Gain in film emulsion is generally NOT addressed well by digital denoise routines, trying to do so will probably take out way too much detail.
Very true. Film grain and digital noise are different things. You can have a scan of grainy high ISO film that is relatively free of digital noise, and you can have a scan of relatively grain-free low ISO film that has a lot of color noise because of how it was scanned and digitally processed.

When scanning color film, what I have arrived at for myself is that in Lightroom, a very small amount of color noise reduction results in a big improvement in perceived image quality. Then I might apply a small amount of Luminance noise reduction just to take down the grain a little bit while leaving it visible. Because it seems to be an important goal to visibly preserve the film grain and not remove it completely. Using noise reduction intended for digital images to completely remove film grain often results in a flat/smeared look that appears over-processed. Film grain is integral to the structure and character of a film image; take care not to over-smooth or over-sharpen grain when post-processing a film scan.

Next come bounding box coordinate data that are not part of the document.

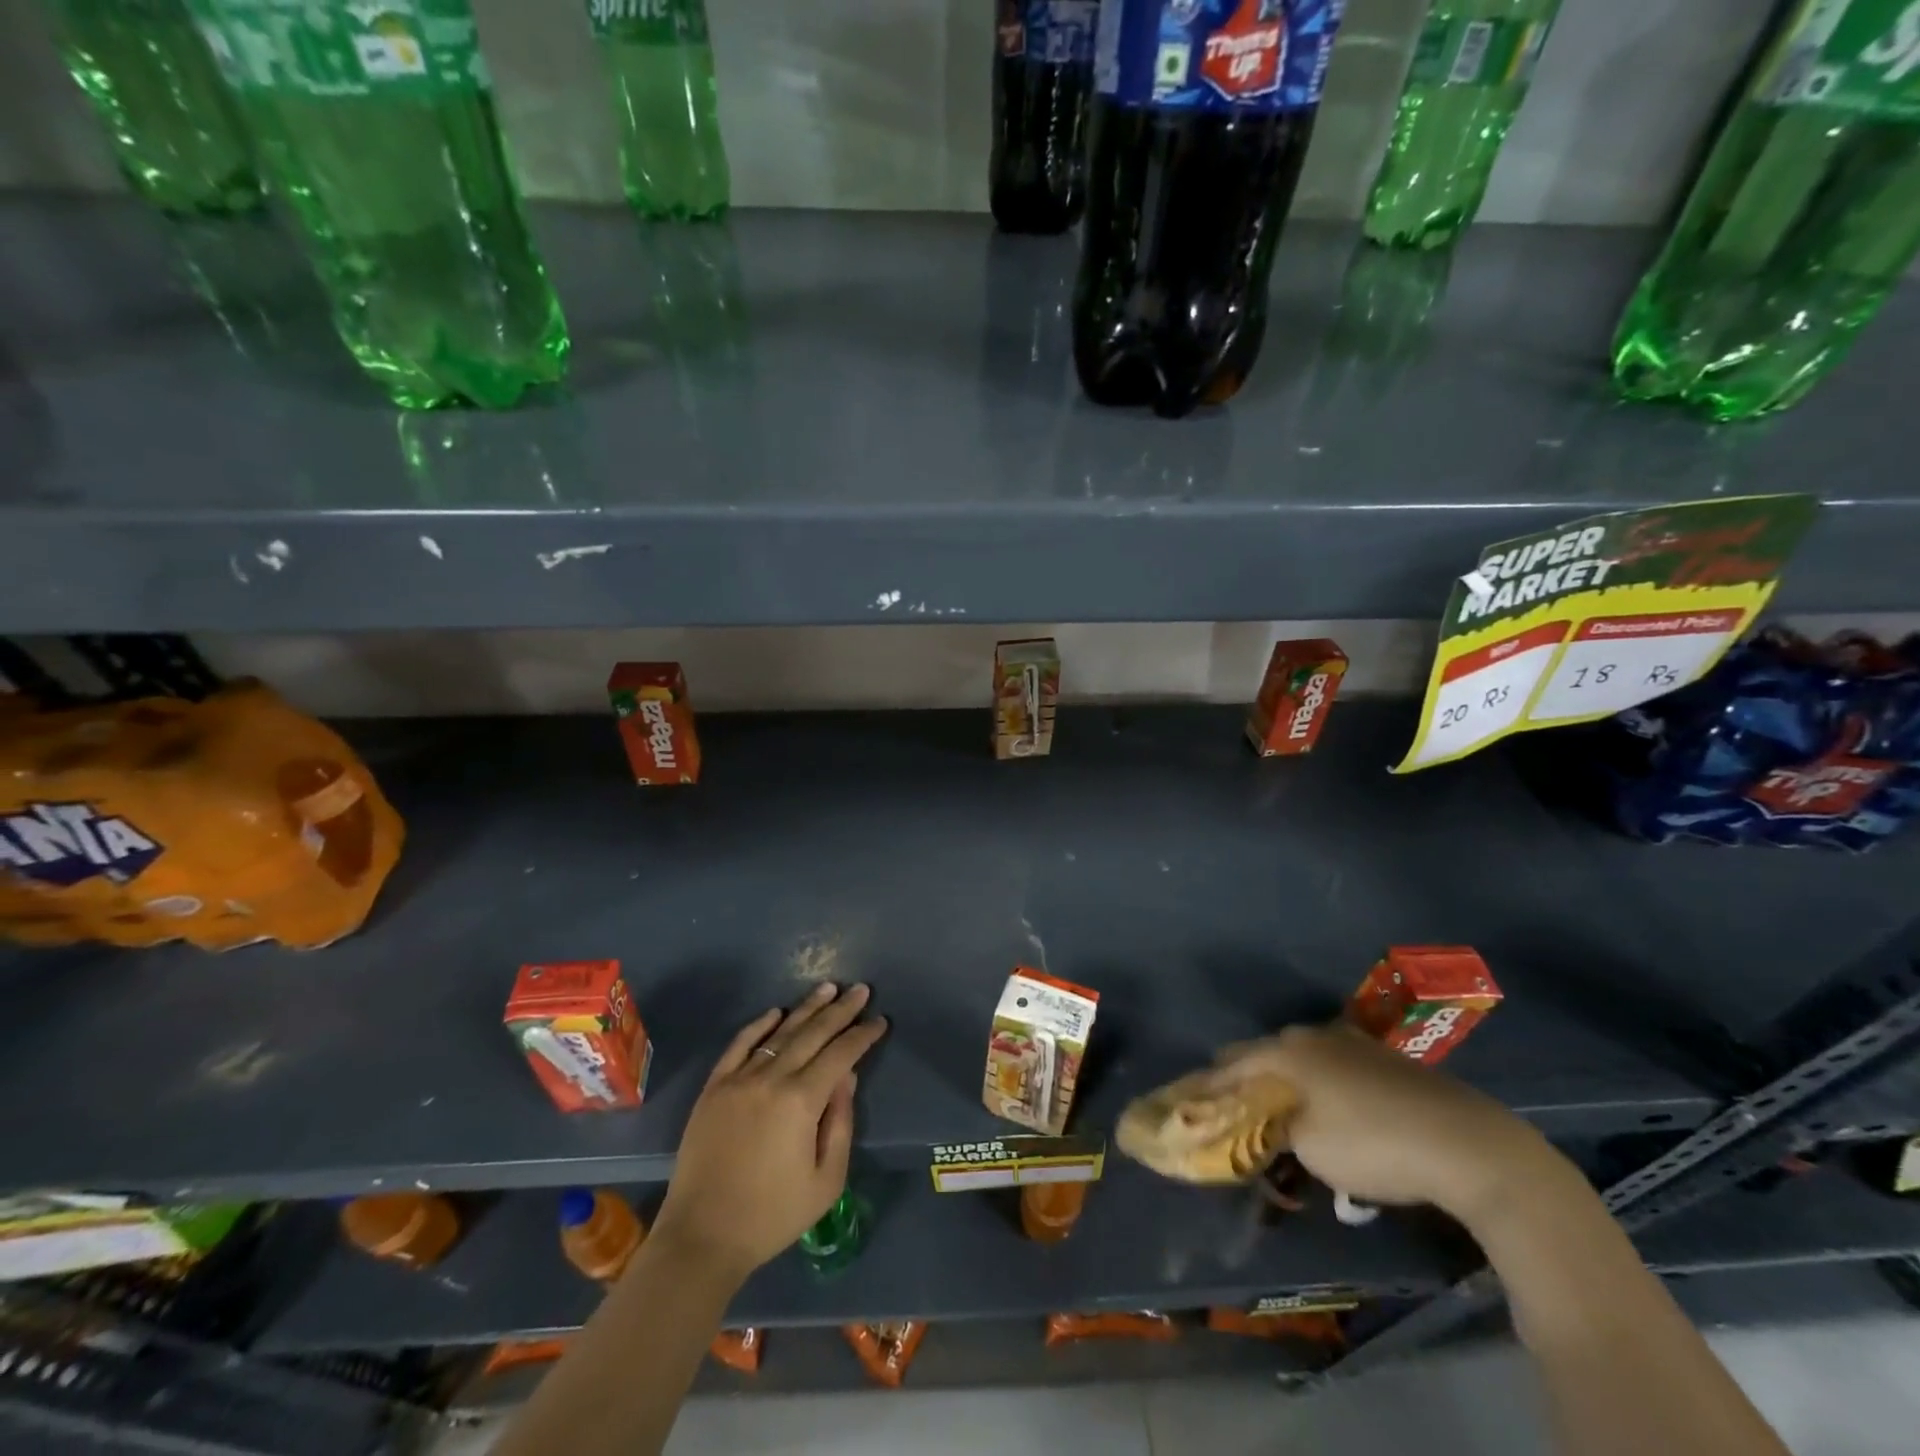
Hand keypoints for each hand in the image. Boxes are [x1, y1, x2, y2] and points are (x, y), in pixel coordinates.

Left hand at [649, 983, 887, 1286]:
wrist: (702, 1237)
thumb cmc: (772, 1215)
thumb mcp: (826, 1180)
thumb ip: (840, 1123)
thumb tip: (848, 1077)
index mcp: (802, 1101)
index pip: (840, 1055)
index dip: (862, 1036)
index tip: (879, 1021)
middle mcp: (772, 1079)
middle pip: (813, 1033)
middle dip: (841, 1010)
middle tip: (860, 989)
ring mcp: (739, 1079)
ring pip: (780, 1033)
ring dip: (806, 1008)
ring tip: (828, 988)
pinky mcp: (714, 1088)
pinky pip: (739, 1045)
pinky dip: (759, 1025)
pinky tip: (776, 1013)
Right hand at [1224, 1023, 1560, 1226]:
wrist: (1468, 1144)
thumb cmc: (1374, 1144)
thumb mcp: (1311, 1148)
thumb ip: (1275, 1130)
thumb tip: (1264, 1125)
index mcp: (1289, 1050)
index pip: (1234, 1062)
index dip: (1212, 1082)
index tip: (1193, 1099)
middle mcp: (1316, 1036)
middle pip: (1268, 1052)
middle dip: (1249, 1075)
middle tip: (1235, 1101)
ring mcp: (1355, 1043)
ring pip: (1304, 1055)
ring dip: (1288, 1076)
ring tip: (1280, 1102)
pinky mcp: (1388, 1060)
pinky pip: (1336, 1065)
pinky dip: (1321, 1081)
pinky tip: (1331, 1104)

I scanned all the colour slides using Digital Ice (quality setting) - it does not work with B&W film, just creating a mess…Digital Ice works very well with E-6 process films (i.e Ektachrome, Fujichrome, etc. ) but is at time problematic with Kodachrome (the film I used most unfortunately).
Digital ICE is fantastic for removing dust, scratches, and other physical defects from film scans, but is not designed to address grain/noise reduction.

For those who don’t know what the problems are with Digital ICE and B&W/Kodachrome: Digital ICE depends on running an infrared scan to detect height deviations from what should be a flat layer of dye. Dust sticks up above the dye surface, scratches carve out canyons below the dye surface; the Digital ICE infrared scan notices both and creates a mask layer to fill in with software. And that mostly works great. Except that…

Silver black-and-white film has relatively large silver grains, and Kodachrome has relatively thick dye layers. To Digital ICE, those seem to be major height differences compared to typical dye films (C-41 color negative, E-6 positive). Digital ICE then decides to try and erase those major height differences, but for silver B&W and Kodachrome that ends up distorting the image itself since the chunky grains and thick dye layers are not defects to be removed, they form the image.

I’ve been careful to say “silver black-and-white” because you can definitely run Digital ICE on the less common C-41 black-and-white films, because those work like color negative films, lacking the chunky silver grains. Similarly, Digital ICE works on E-6 because its surface is much more consistently flat (like color negative) than Kodachrome.